Who needs the internet to find love? Especially when you have buses! It may not be the most romantic of settings, but it’s still probably better than the dating sites that some of the younger generations use nowadays. It was in 1956 when my Gran, Irene McAdam, first met my Grandpa, John Copland. They were only thirteen and eighteen at the time, so I highly doubt that they realised that their future partner was so close. They were both sitting on the number nine, which takes you from Drumchapel to George Square. He was sitting proudly in his Salvation Army uniform, with his arm around another girl, when Irene approached him. She merely wanted to know if he knew who her cousin Barbara was. Fortunately he did. It was sometime after that, before they met again. Three years to be exact. By this point Irene was sixteen and John was twenty-one. They both started talking and cupid must have shot them with his bow and arrow. They spent the majority of the night together, talking and laughing and playing silly games like table tennis. At the end of the night, John asked her out on an official date, to which she said yes.

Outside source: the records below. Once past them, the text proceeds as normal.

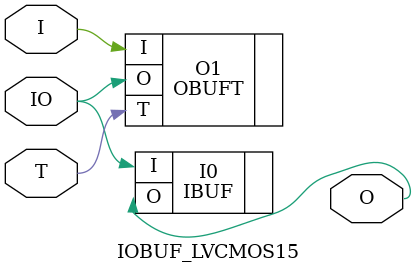
<source format=v>


`timescale  1 ps / 1 ps


module IOBUF_LVCMOS15 (O, IO, I, T);

    output O;

    inout  IO;

    input  I, T;

        OBUFT #(.IOSTANDARD("LVCMOS15") ) O1 (.O(IO), .I(I), .T(T)); 
	IBUF #(.IOSTANDARD("LVCMOS15"))  I0 (.O(O), .I(IO));
        

endmodule



</source>
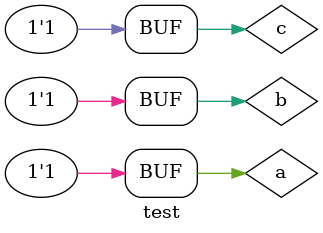
<source format=v>

module mux(
    input y0,y1,y2,y3,y4,y5,y6,y7,a,b,c,
    output out
);
assign y0 = ~a & ~b & ~c;
assign y1 = ~a & ~b & c;
assign y2 = ~a & b & ~c;
assign y3 = ~a & b & c;
assign y4 = a & ~b & ~c;
assign y5 = a & ~b & c;
assign y6 = a & b & ~c;
assign y7 = a & b & c;
assign out = y0|y1|y2|y3|y4|y5|y6|y7;
endmodule

//testbench
module test;
reg a,b,c;
wire s,d;

mux diff(0,1,1,0,1,0,0,1,a,b,c,s);
mux borrow(0,1,1,1,0,0,0,1,a,b,c,d);
initial begin
    $display("full subtracter using 8:1 mux");
    $monitor("%b %b %b   %b %b",a,b,c,s,d);
    a=0; b=0; c=0; #5;
	a=0; b=0; c=1; #5;
	a=0; b=1; c=0; #5;
	a=0; b=1; c=1; #5;
	a=1; b=0; c=0; #5;
	a=1; b=0; c=1; #5;
	a=1; b=1; c=0; #5;
	a=1; b=1; c=1; #5;
end
endmodule

</source>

John then began his national service in 1959, during this time they continued to date. This experience led him to decide that he would join the R.A.F For 12 years as a telegraphist. With the relationship going strong, John decided it was time. In 1960 they pair were both once again, sitting on that orange, cream and green striped bus; the number 9. It was here that my Grandpa proposed. They were sitting side by side when he pulled out the ring, handed it over and said “here you are”. He thought it was a sweet idea to give it to her on the same bus where they had first met when they were teenagers. My gran took the ring and that’s when my Grandpa said “Aren’t you going to put it on?”, So she did.
They got married the next year in 1961 on June 10th. The following year was when they began their family, from 1962 onward they had four boys: Paul, Andrew, Richard and Craig. They also fostered children for over thirty years, eventually deciding to adopt one girl and bring two into long term fostering: Anna, Lisa and Sarah. Alongside family holidays, my grandparents would travel the world together during my Grandpas time in the R.A.F. All their kids are all grown up and have had their own children. There’s fourteen grandchildren in total and five great grandchildren!
Sadly, my Grandpa passed away at the age of 77 on the 31st of December 2013, from the final stages of dementia. He left behind a big family including my Gran who is now 76 and still stays in the family home. She is almost always surrounded by her children or her grandchildren and splits her time between Millport, Spain or Australia, visiting all the family who now live all over.